Communities and campaigners in Germany, the Netherlands and Luxembourg lobby for closure of two ageing 40-year old Belgian nuclear reactors close to borders

An unprecedented alliance of 30 major cities and districts from three countries has joined forces to try to shut down two ageing Belgian nuclear reactors close to their borders.

Cologne and Dusseldorf in Germany, Luxembourg City and Maastricht in the Netherlands are among the cities co-funding a lawsuit to close one reactor – Tihange 2 – and calling on the European commission to prepare a separate case at the European court of justice.

“More than 30 districts have adopted resolutions to support us, and want to join the lawsuit,” said Helmut Echtenberg, the mayor of Germany’s Greater Aachen region, who is leading the campaign.

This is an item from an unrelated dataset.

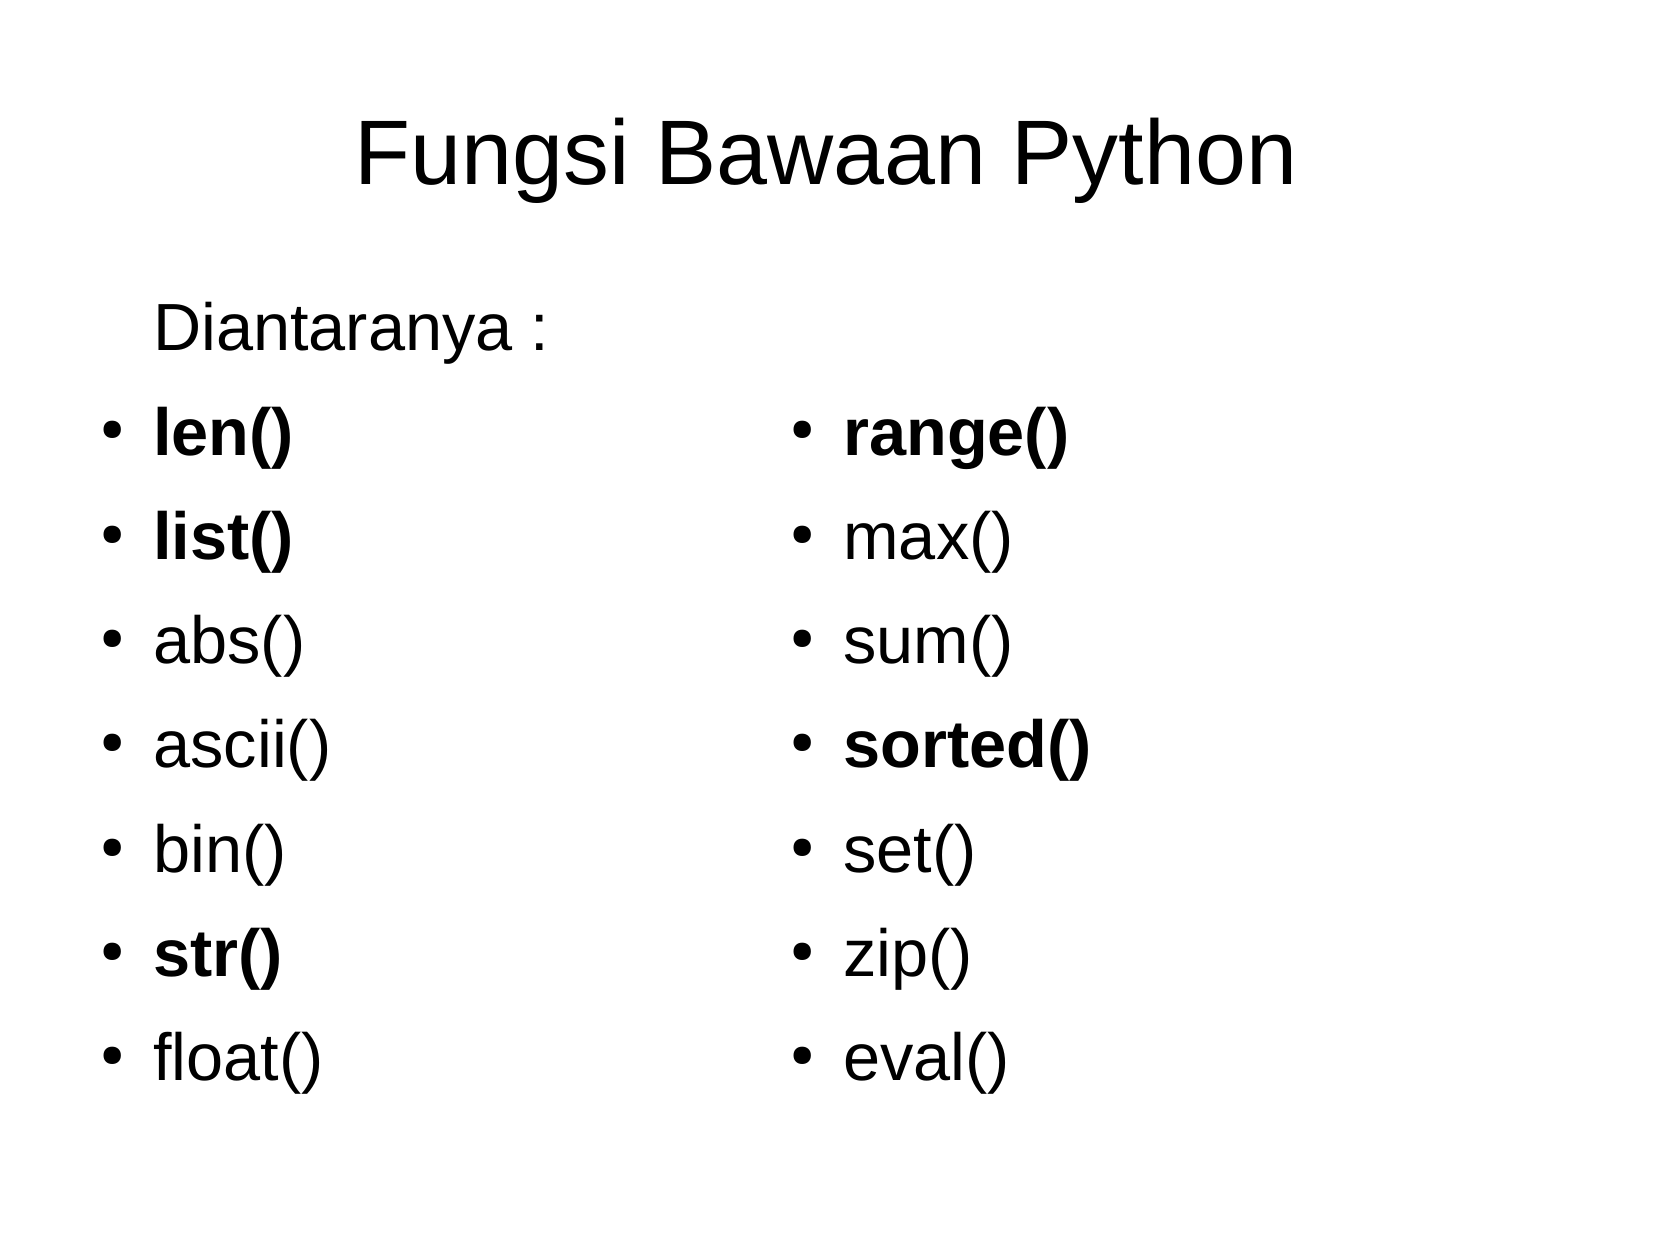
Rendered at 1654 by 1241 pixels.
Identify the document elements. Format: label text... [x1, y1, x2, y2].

Only one plaintiff may appear in court, “but we will ensure that Tihange 2 is no longer connected to the grid in the future,“ Echtenberg said. “This is my honest conviction.”


Last week, it was announced that France’s oldest reactor in Fessenheim, on the German border, would close after complaints by Germany and Switzerland.

Lawyers are already working on a second nuclear lawsuit, which may be filed in Belgium by the Dutch city of Maastricht. The regional governments of North Rhine Westphalia and Rhineland Palatinate are taking separate cases against the reactors to the UN and European commission.

Martin Schulz, the president of the European parliament, is said to be a supporter of the campaign and may add heft to its call for the release of allegedly missing documents authorising the reopening of the two reactors.


De Proot said he agreed with the anti-nuclear case but: “the plant is the only thing for people here. If it closed there would be a lot of trauma. Unemployment in Belgium is very high.”

Not all local people agree. In the nearby town of Huy, Marie Duschen, a 19-year-old student said: “The plants should be closed down because they are dangerous. I have friends working in Tihange. They are afraid that an accident may happen.”

Such sentiments are music to the ears of German anti-nuclear activists who worry that they could revive ghosts of history if they are perceived to be dictating energy policy to their neighbours.

“I do not have the right to demand that a Belgian produces energy my way but there is a real threat from these two reactors and I do have the right to protect my health,” said Jorg Schellenberg, a key activist in the Aachen coalition for action against nuclear power.